Records from a data collection
_ _ _

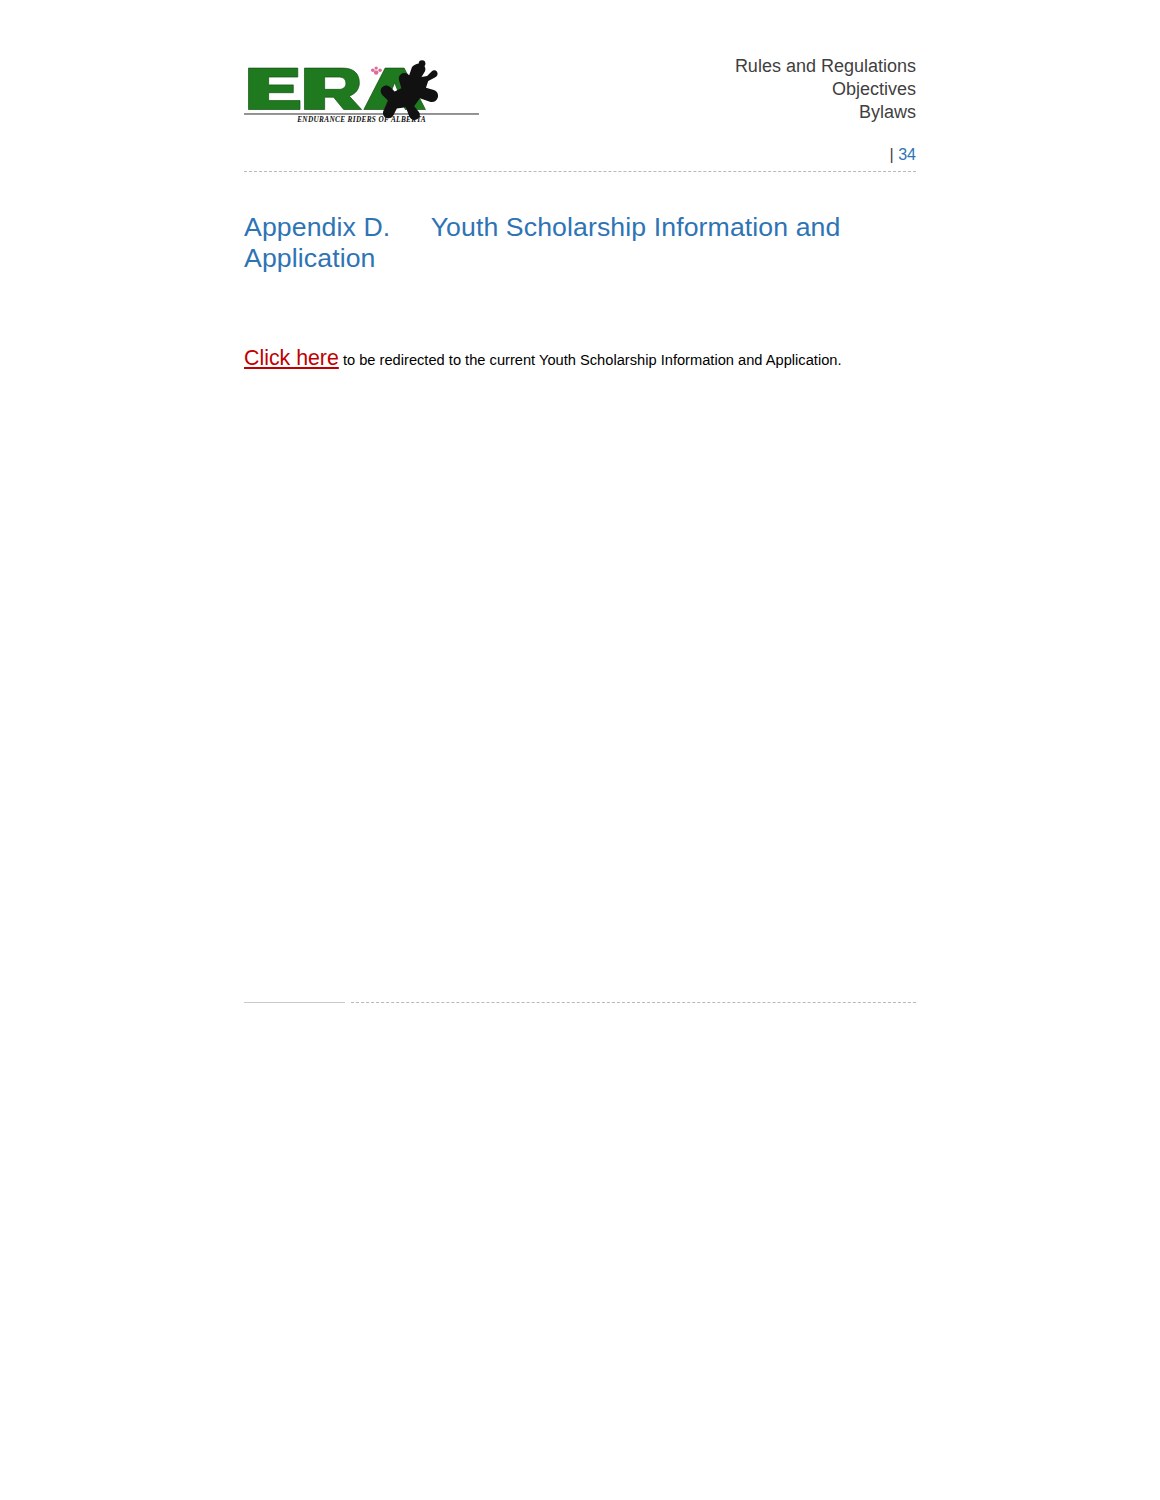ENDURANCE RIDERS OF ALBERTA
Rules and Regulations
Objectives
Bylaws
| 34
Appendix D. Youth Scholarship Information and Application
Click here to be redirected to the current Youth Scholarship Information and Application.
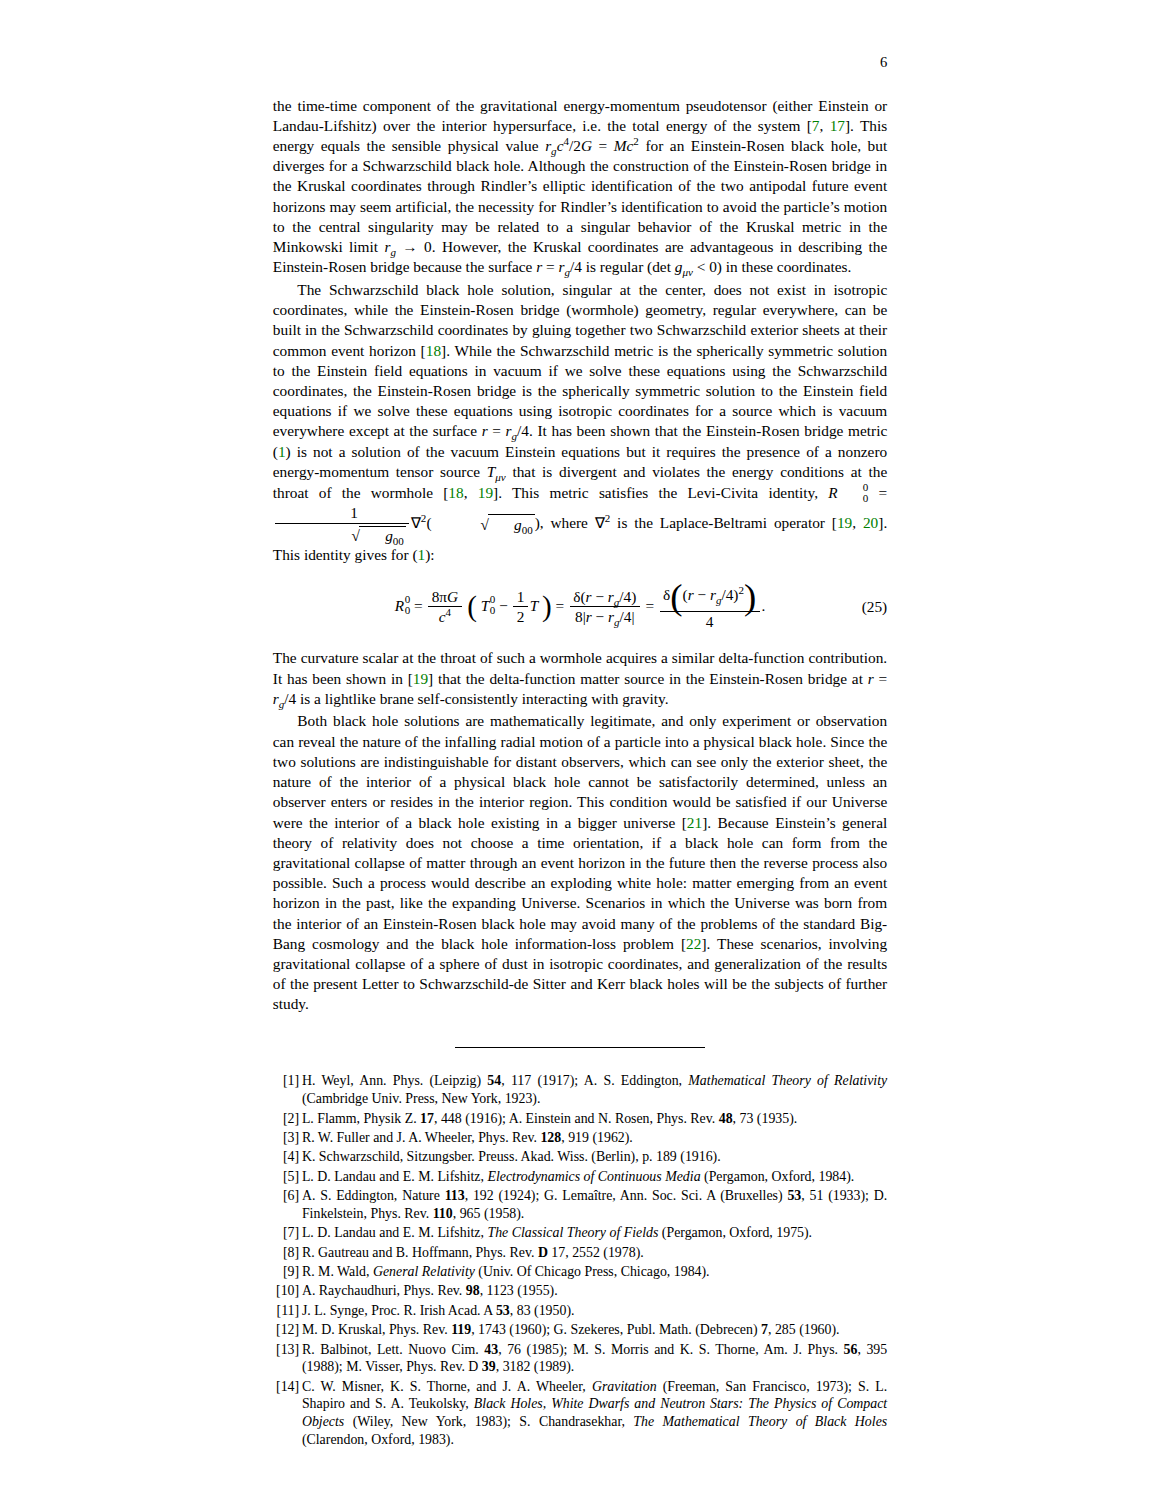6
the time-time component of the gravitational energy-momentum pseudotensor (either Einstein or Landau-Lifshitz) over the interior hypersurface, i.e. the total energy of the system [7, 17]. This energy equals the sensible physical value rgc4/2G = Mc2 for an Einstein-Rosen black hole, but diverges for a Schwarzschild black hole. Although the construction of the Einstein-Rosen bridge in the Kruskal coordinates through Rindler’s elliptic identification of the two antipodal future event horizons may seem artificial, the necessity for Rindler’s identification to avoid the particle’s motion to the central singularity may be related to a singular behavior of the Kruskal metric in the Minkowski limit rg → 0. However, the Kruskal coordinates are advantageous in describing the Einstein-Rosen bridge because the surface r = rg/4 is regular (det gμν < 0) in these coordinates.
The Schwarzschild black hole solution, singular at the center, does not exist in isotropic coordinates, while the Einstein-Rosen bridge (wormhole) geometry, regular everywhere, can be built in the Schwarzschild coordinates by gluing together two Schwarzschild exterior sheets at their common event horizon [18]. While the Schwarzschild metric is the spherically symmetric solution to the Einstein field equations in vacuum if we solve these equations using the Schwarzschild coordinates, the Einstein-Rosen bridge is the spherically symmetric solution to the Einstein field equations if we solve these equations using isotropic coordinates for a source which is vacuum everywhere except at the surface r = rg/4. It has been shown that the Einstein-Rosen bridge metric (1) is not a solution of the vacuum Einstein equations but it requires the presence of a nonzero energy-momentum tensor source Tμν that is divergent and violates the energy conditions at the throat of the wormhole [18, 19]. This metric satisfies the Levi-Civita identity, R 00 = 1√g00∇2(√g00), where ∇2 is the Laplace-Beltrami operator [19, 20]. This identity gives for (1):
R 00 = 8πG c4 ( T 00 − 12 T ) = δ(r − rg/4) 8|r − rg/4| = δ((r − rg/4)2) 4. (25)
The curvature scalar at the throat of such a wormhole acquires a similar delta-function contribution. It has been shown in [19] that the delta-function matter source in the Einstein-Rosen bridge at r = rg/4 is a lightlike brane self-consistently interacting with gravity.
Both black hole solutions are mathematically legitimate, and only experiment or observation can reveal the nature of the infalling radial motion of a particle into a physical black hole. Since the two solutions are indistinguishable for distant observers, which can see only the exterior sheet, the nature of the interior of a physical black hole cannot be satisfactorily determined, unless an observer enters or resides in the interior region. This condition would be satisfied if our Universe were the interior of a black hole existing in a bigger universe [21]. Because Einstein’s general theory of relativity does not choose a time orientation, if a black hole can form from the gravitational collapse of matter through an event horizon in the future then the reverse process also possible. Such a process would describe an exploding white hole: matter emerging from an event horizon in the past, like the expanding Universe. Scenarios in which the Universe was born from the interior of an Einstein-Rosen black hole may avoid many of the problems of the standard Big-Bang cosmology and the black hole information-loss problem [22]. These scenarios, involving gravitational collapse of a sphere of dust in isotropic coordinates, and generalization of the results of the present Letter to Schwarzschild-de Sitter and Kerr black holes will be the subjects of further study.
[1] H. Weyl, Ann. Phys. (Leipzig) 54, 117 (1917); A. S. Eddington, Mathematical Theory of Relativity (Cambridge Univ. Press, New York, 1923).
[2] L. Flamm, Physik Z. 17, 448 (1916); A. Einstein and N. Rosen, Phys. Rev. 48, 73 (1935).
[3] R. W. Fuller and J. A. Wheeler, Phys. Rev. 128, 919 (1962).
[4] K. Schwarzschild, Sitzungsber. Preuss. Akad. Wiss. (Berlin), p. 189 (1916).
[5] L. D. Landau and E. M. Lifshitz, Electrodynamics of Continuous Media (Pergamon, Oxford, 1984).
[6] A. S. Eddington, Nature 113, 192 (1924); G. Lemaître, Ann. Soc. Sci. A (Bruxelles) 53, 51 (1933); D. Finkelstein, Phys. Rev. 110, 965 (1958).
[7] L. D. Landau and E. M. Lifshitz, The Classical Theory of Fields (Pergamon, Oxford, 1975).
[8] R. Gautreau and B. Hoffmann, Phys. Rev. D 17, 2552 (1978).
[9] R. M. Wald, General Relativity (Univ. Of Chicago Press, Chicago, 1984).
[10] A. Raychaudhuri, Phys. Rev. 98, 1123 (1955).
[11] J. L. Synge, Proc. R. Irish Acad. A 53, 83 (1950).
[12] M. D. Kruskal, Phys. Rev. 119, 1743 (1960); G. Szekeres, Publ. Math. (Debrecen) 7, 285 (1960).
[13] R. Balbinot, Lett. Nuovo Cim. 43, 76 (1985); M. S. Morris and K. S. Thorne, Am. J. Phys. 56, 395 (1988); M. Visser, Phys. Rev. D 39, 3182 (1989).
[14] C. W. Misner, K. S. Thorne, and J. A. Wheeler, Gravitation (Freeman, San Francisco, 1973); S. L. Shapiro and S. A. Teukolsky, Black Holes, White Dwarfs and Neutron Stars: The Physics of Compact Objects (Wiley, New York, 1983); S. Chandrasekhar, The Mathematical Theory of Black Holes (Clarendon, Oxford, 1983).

_ _ _

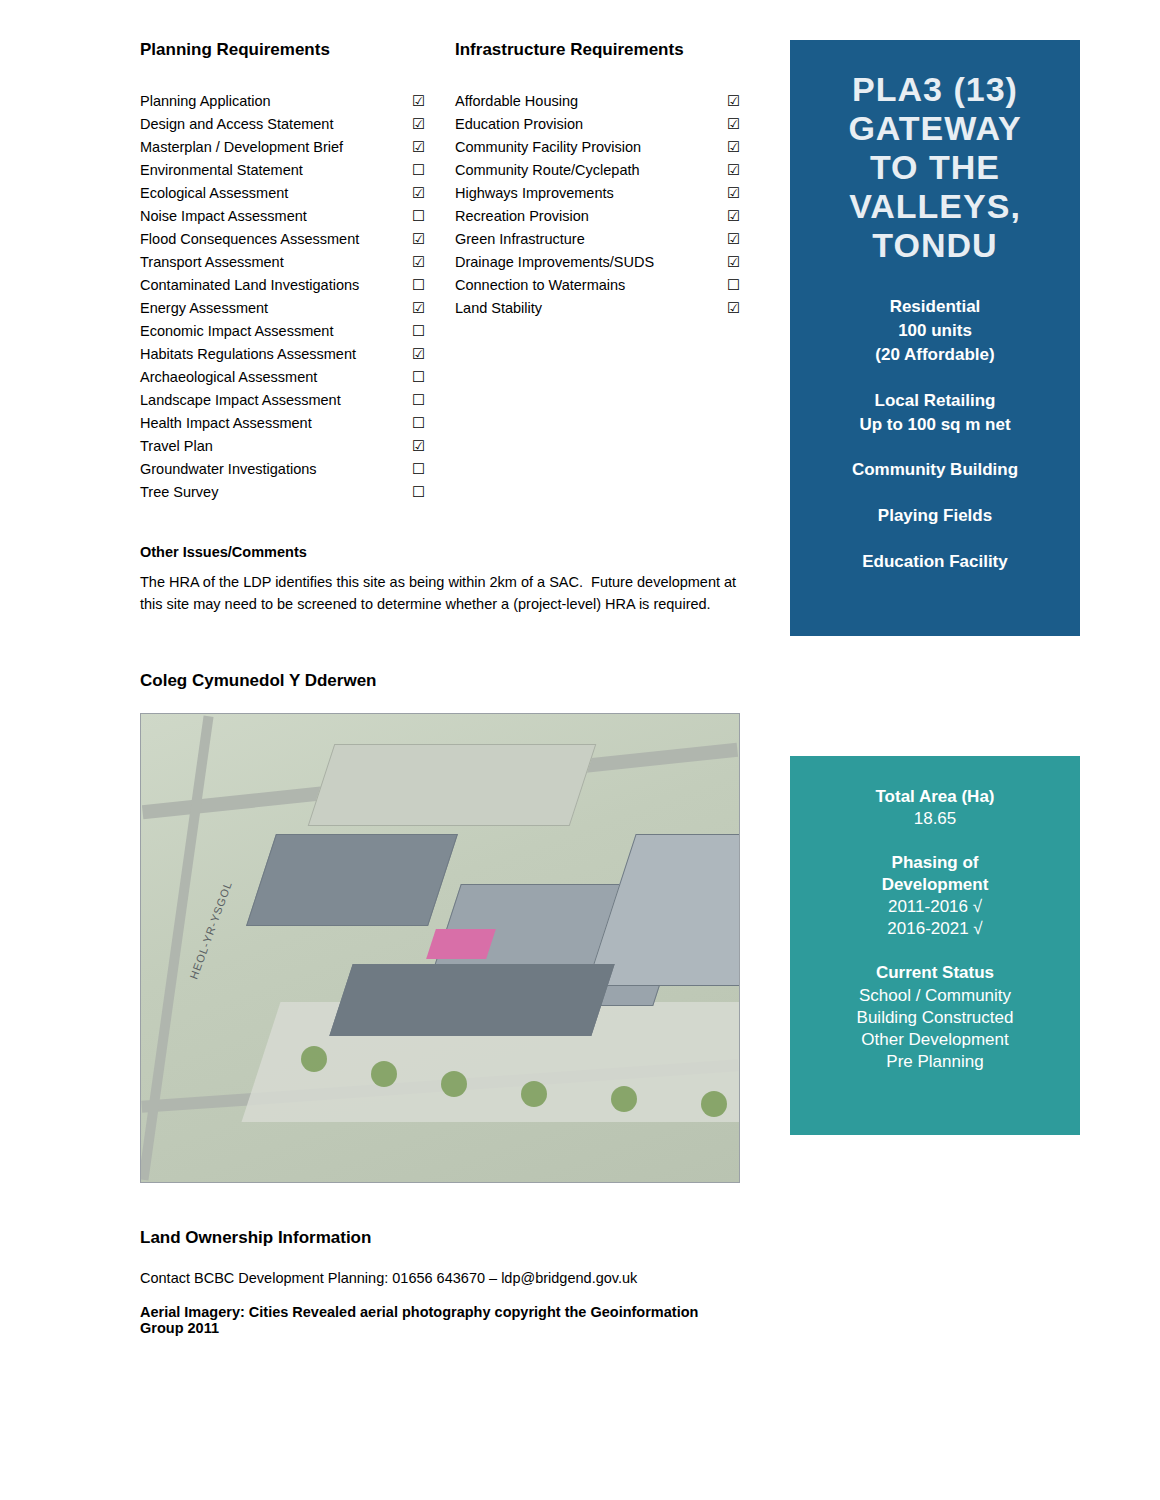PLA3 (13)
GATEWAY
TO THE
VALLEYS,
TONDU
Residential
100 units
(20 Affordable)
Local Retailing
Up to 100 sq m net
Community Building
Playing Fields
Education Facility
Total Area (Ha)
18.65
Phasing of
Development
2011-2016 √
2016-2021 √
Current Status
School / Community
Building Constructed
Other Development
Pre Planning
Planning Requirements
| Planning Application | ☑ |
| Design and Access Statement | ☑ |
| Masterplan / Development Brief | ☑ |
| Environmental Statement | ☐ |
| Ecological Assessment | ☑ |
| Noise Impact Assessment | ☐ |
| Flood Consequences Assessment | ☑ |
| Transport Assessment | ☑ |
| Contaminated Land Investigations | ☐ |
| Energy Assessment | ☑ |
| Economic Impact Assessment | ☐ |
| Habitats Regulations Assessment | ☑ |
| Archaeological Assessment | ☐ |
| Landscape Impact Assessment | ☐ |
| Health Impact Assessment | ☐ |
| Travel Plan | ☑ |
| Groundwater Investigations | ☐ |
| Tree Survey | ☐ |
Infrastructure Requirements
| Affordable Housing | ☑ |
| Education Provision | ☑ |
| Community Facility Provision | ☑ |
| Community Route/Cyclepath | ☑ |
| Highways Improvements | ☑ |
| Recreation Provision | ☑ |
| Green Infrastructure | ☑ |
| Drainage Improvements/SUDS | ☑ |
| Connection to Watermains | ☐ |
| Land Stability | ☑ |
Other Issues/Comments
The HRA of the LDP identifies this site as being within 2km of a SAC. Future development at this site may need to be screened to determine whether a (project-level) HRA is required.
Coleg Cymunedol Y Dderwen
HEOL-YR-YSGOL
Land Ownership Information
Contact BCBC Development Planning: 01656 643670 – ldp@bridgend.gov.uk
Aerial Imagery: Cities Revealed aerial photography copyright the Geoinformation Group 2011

_ _ _

About this exercise:
With the line that has "Facility Provision | ☑ |" as the first and the line that has "Other Issues/Comments" as the last, repeat exactly that run of lines above and no more.

The completed task:
| Community Facility Provision | ☑ |
| Community Route/Cyclepath | ☑ |
| Highways Improvements | ☑ |
| Recreation Provision | ☑ |
| Green Infrastructure | ☑ |
| Drainage Improvements/SUDS | ☑ |
| Connection to Watermains | ☐ |
| Land Stability | ☑ |
Other Issues/Comments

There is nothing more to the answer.